* _TASK REQUIREMENTS_:
If a line in the data has the string "tokenStore", please show it.

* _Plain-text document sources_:
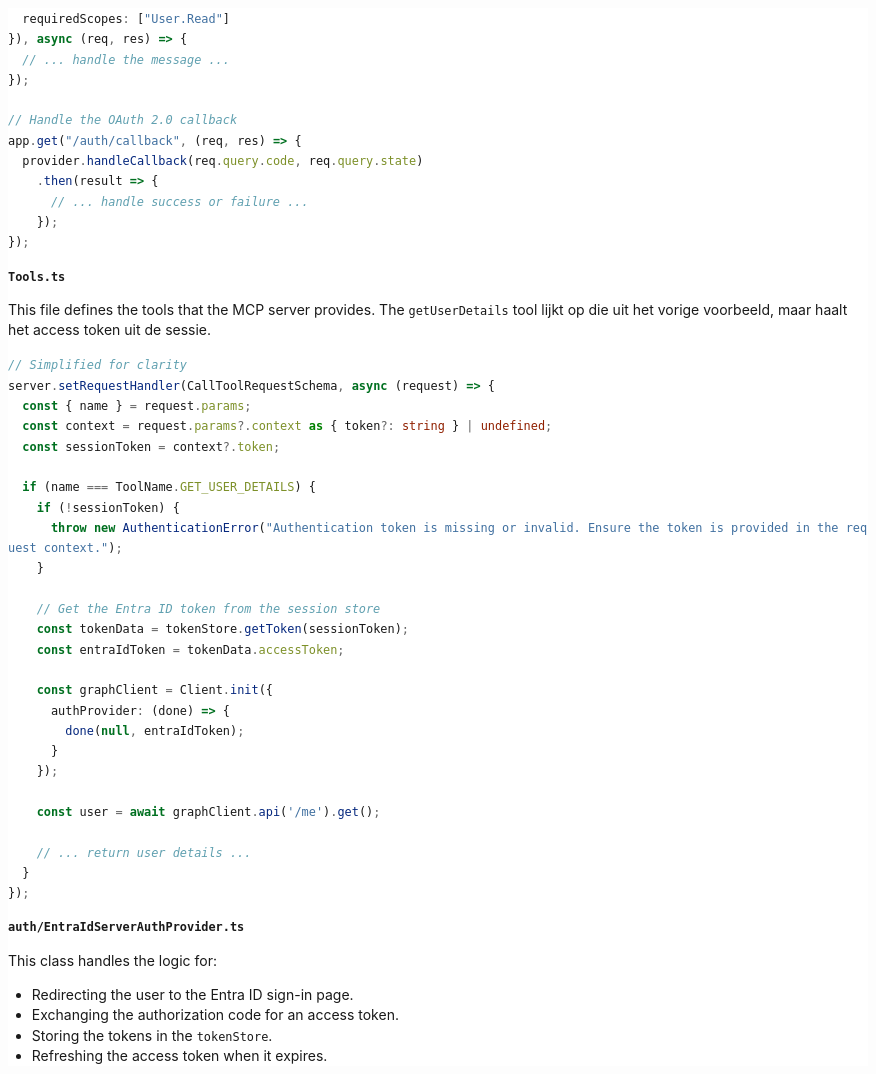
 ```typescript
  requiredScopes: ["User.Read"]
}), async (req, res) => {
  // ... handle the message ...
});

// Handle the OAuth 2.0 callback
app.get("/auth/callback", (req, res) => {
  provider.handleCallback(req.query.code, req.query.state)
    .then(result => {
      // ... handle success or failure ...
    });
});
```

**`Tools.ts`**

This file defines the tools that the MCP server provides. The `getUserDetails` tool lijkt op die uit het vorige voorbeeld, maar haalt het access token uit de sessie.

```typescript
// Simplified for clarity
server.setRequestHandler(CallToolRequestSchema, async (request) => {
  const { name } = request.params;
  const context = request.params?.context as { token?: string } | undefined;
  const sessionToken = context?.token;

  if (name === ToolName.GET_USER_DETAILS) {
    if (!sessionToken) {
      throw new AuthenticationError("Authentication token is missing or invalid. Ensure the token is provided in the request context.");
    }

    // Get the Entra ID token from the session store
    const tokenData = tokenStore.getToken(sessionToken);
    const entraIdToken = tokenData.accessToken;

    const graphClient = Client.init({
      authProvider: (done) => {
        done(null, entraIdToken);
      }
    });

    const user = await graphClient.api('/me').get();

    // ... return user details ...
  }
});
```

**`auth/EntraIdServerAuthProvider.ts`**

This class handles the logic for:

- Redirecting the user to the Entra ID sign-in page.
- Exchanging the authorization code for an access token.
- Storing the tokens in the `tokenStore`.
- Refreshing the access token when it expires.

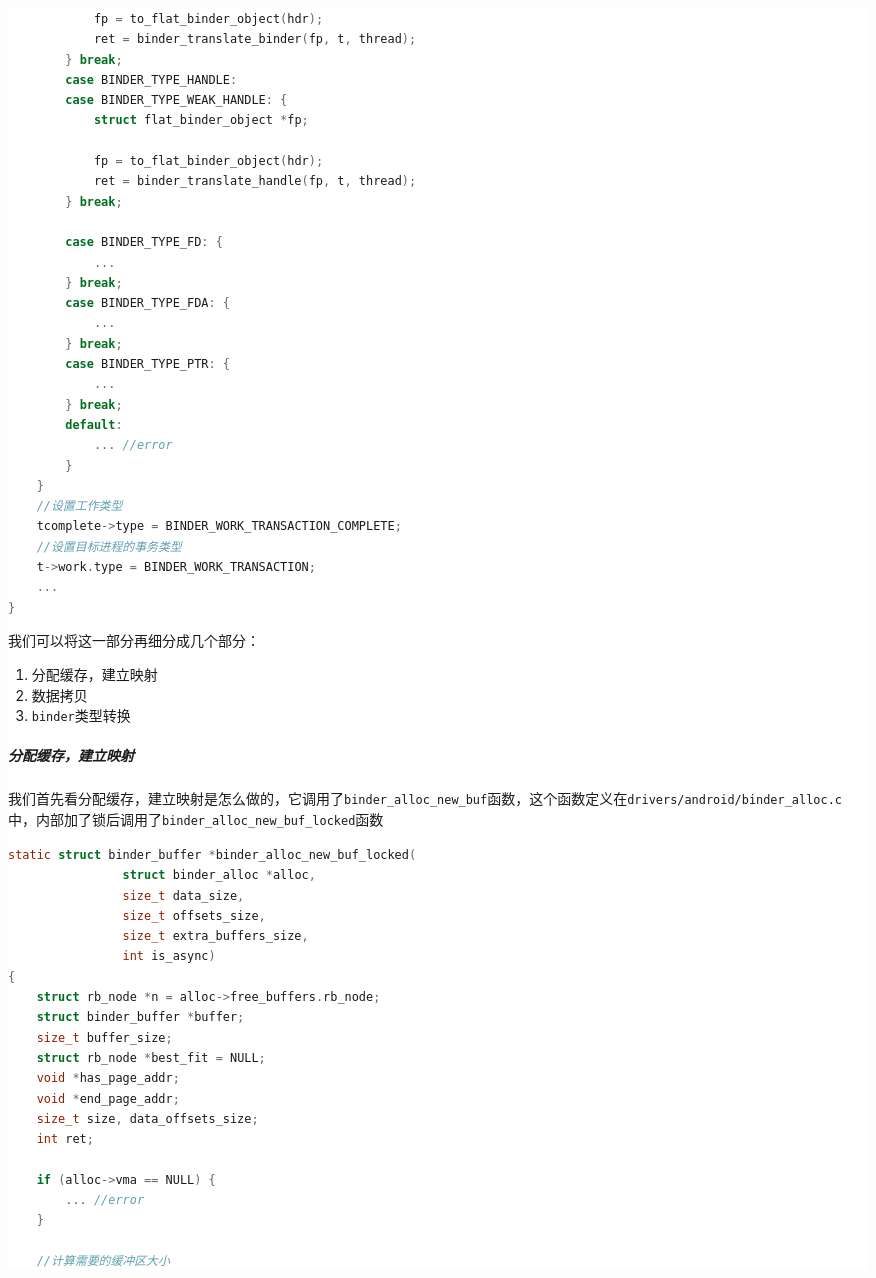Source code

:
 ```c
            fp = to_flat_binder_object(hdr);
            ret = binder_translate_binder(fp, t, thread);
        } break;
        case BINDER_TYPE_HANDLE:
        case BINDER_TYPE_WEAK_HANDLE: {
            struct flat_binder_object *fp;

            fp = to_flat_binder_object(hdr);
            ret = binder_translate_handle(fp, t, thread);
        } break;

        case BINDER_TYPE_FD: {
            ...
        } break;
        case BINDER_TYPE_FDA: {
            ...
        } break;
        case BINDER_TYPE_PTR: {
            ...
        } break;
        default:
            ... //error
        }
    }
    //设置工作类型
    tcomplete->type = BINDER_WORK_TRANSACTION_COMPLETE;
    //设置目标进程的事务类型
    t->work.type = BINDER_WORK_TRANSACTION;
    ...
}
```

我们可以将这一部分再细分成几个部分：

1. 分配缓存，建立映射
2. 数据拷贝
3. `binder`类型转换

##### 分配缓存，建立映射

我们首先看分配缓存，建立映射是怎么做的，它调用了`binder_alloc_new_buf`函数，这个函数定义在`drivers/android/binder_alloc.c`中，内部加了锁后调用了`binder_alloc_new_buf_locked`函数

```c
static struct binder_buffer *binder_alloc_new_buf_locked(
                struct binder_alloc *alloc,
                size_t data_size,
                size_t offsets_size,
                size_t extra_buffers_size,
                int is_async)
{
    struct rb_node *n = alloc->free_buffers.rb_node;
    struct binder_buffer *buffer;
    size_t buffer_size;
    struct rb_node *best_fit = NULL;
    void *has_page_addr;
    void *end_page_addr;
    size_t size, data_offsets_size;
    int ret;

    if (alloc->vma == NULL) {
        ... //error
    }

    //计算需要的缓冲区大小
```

* _ANSWER FOR THIS EXERCISE_:
    const tokenData = tokenStore.getToken(sessionToken);
- Storing the tokens in the `tokenStore`.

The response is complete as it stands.